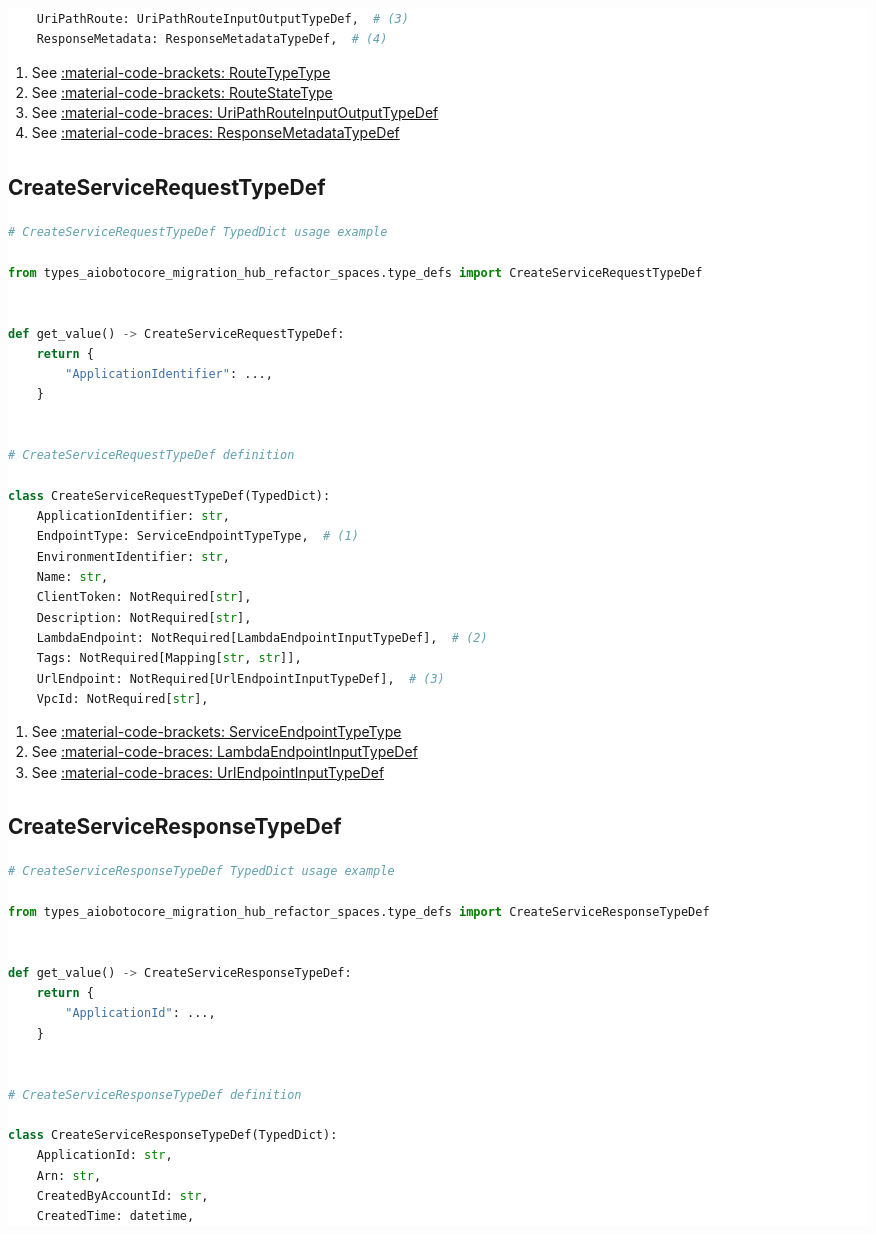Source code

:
 ```python
    UriPathRoute: UriPathRouteInputOutputTypeDef,  # (3)
    ResponseMetadata: ResponseMetadataTypeDef,  # (4)
```

1. See [:material-code-brackets: RouteTypeType](./literals.md#routetypetype) 
2. See [:material-code-brackets: RouteStateType](./literals.md#routestatetype) 
3. See [:material-code-braces: UriPathRouteInputOutputTypeDef](./type_defs.md#uripathrouteinputoutputtypedef) 
4. See [:material-code-braces: ResponseMetadataTypeDef](./type_defs.md#responsemetadatatypedef) 
## CreateServiceRequestTypeDef

```python
# CreateServiceRequestTypeDef TypedDict usage example

from types_aiobotocore_migration_hub_refactor_spaces.type_defs import CreateServiceRequestTypeDef


def get_value() -> CreateServiceRequestTypeDef:
    return {
        "ApplicationIdentifier": ...,
    }


# CreateServiceRequestTypeDef definition

class CreateServiceRequestTypeDef(TypedDict):
    ApplicationIdentifier: str,
    EndpointType: ServiceEndpointTypeType,  # (1)
    EnvironmentIdentifier: str,
    Name: str,
    ClientToken: NotRequired[str],
    Description: NotRequired[str],
    LambdaEndpoint: NotRequired[LambdaEndpointInputTypeDef],  # (2)
    Tags: NotRequired[Mapping[str, str]],
    UrlEndpoint: NotRequired[UrlEndpointInputTypeDef],  # (3)
    VpcId: NotRequired[str],
```

1. See [:material-code-brackets: ServiceEndpointTypeType](./literals.md#serviceendpointtypetype) 
2. See [:material-code-braces: LambdaEndpointInputTypeDef](./type_defs.md#lambdaendpointinputtypedef) 
3. See [:material-code-braces: UrlEndpointInputTypeDef](./type_defs.md#urlendpointinputtypedef) 
## CreateServiceResponseTypeDef

```python
# CreateServiceResponseTypeDef TypedDict usage example

from types_aiobotocore_migration_hub_refactor_spaces.type_defs import CreateServiceResponseTypeDef


def get_value() -> CreateServiceResponseTypeDef:
    return {
        "ApplicationId": ...,
    }


# CreateServiceResponseTypeDef definition

class CreateServiceResponseTypeDef(TypedDict):
    ApplicationId: str,
    Arn: str,
    CreatedByAccountId: str,
    CreatedTime: datetime,
```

= Task brief =
Print all the lines above exactly as they are, but without the pictures.

= Task output =
Source code

:
 ```python
    UriPathRoute: UriPathRouteInputOutputTypeDef,  # (3)
    ResponseMetadata: ResponseMetadataTypeDef,  # (4)
```

1. See [:material-code-brackets: RouteTypeType](./literals.md#routetypetype) 
2. See [:material-code-brackets: RouteStateType](./literals.md#routestatetype) 
3. See [:material-code-braces: UriPathRouteInputOutputTypeDef](./type_defs.md#uripathrouteinputoutputtypedef) 
4. See [:material-code-braces: ResponseMetadataTypeDef](./type_defs.md#responsemetadatatypedef) 
## CreateServiceRequestTypeDef

```python
# CreateServiceRequestTypeDef TypedDict usage example

from types_aiobotocore_migration_hub_refactor_spaces.type_defs import CreateServiceRequestTypeDef


def get_value() -> CreateServiceRequestTypeDef:
    return {
        "ApplicationIdentifier": ...,
    }


# CreateServiceRequestTypeDef definition

class CreateServiceRequestTypeDef(TypedDict):
    ApplicationIdentifier: str,
    EndpointType: ServiceEndpointTypeType,  # (1)
    EnvironmentIdentifier: str,
    Name: str,
    ClientToken: NotRequired[str],
    Description: NotRequired[str],
    LambdaEndpoint: NotRequired[LambdaEndpointInputTypeDef],  # (2)
    Tags: NotRequired[Mapping[str, str]],
    UrlEndpoint: NotRequired[UrlEndpointInputTypeDef],  # (3)
    VpcId: NotRequired[str],
```

1. See [:material-code-brackets: ServiceEndpointTypeType](./literals.md#serviceendpointtypetype) 
2. See [:material-code-braces: LambdaEndpointInputTypeDef](./type_defs.md#lambdaendpointinputtypedef) 
3. See [:material-code-braces: UrlEndpointInputTypeDef](./type_defs.md#urlendpointinputtypedef) 
## CreateServiceResponseTypeDef

```python
# CreateServiceResponseTypeDef TypedDict usage example

from types_aiobotocore_migration_hub_refactor_spaces.type_defs import CreateServiceResponseTypeDef


def get_value() -> CreateServiceResponseTypeDef:
    return {
        "ApplicationId": ...,
    }


# CreateServiceResponseTypeDef definition

class CreateServiceResponseTypeDef(TypedDict):
    ApplicationId: str,
    Arn: str,
    CreatedByAccountId: str,
    CreatedTime: datetime,
```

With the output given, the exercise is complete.